新聞社ごとのデジタル・マーケティング戦略を分析する
普段、内容で語られがちな新聞ですが、今回はマーケティング的に、どのような違いがあるかについて分析していきます。
今回、分析ツールとして、SimilarWeb を利用しました。
- このツール、あくまで推定値を表示しているだけなので、実数ではありません。時々外してます。ご容赦ください。
- 全て、2018年3月の数字です(一ヶ月間だけの数字なので、直近のニュース内容などで左右されている可能性があります)。
- あくまで推定値なので、混乱を避けるためにグラフには実数(の推定値)は乗せていません。パーセンテージは乗せています。
先行する朝日
まず、Similar Webで確認した、流入元ごとのセッション数の違いを見てみましょう。
全体的なセッション数としては
朝日 > 日経 > 読売 > 毎日 > 産経
という順になります。朝日新聞が先行し、デジタル化をいち早く成功させた日経新聞が続いている、といった状況です。
朝日新聞に関しては、ソーシャルメディアの強さも目立っています。
はてなブックマークからの流入も圧倒的に多く、Twitterからの流入も他社と比べて最大です。
デジタル化の日経
また、日経新聞に関しては、セッションごとの閲覧ページ数、つまりユーザーの回遊率も他のサイトに比べて高くなっています(逆に、毎日新聞の低さが際立ちます)。
これらを含めて、デジタル化に最も成功した新聞社は日経新聞である、というのは疑いようがないところでしょう。
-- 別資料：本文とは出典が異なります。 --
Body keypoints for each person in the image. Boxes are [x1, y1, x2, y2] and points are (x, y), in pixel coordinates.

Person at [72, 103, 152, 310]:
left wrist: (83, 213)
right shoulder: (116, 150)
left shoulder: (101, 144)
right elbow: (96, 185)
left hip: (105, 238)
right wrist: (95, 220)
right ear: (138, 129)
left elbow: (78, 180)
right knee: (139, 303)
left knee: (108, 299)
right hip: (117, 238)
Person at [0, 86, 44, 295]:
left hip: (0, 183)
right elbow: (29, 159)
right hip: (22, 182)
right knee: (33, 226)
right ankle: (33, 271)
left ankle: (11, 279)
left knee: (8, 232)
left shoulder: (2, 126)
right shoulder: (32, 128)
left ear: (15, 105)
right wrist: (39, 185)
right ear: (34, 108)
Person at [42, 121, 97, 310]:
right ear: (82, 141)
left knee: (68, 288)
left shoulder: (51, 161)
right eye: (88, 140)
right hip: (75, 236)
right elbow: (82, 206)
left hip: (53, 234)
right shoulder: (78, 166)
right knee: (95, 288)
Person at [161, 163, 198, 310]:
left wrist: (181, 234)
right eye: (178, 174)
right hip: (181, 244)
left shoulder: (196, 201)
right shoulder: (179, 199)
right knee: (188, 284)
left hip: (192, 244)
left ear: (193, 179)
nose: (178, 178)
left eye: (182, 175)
また、目を引くのが公式アカウントのフォロワー数です。朝日新聞を大きく引き離し、300万人近いフォロワー数を誇っています。
ブランド力の読売
こちらは、全体を100としたときの、各流入元ごとの比率です。
ダイレクトの流入(URLを入れたり、ブックマークから流入したり)は、読売新聞が朝日新聞よりも多いことがわかります。
読売新聞は、半数以上がダイレクト流入というニュースサイトとしては異例の多さです。流石は発行部数世界一、と言ったところでしょうか。
検索に強い毎日
また、毎日新聞の検索流入への依存度の高さも目を引きます。検索数では、日経新聞と朝日新聞に次ぐ二位となっています。
記事ごとで見ると、最も検索エンジン最適化(SEO)の施策が成功している新聞社サイトであるといえるのではないでしょうか。
毎日新聞は、記事の転載を許諾しているケースが多く、被リンクが多くなっている可能性があります。
例えば、話題の「加計学園」をシークレットモードで検索すると、毎日新聞の記事がウィキペディアの次に出てきます。
興味深いのが、毎日新聞を指名している検索が多いわけではない、ということです。
例えば、Google Trends で調べた、過去十二ヶ月間の新聞社の関連クエリの検索は、下記のように毎日新聞が最も少なくなっています。
また、指名検索での流入割合も、他サイトに比べるとかなり低くなっています。
ニュースサイトとしての立ち位置が必ずしも朝日や産経ほどには明確ではない、という点に一因があるのかもしれません。
健闘する産経
Business Journal の2016年の記事によると、各新聞社ごとの販売部数はこのようになっています。
- 読売新聞 8,959,597
- 朝日新聞 6,456,861
- 毎日新聞 3,055,276
- 日経新聞 2,719,080
- 産経新聞 1,592,388
この販売部数でセッション数を割ると、結果は下記のようになります。
読売新聞は、販売部数の割にはデジタル化に成功してはいないことがわかります。
一方、産経新聞は、販売部数に対して、デジタルでの存在感が大きいことがわかります。
また、ソーシャルメディアごとの流入割合で見ると、産経新聞はかなりTwitterからの割合が多く、はてなブックマークからの流入が少ないことがわかります。
この点も、プラットフォームごとのユーザーの性格が見えて、興味深いのではないでしょうか。
最後に
いかがでしたでしょうか?あくまで外部ツールを使っての分析ですので、実際の数値と違う所があればご容赦ください。
社によって有料記事にしている範囲なども違うため、一概に比べられるものでもない、という批判はあるかと思います。
日本もこれから新聞社の大きなビジネスモデルの転換を迎える中で、どのようにデジタル化に対応するかは興味深いです。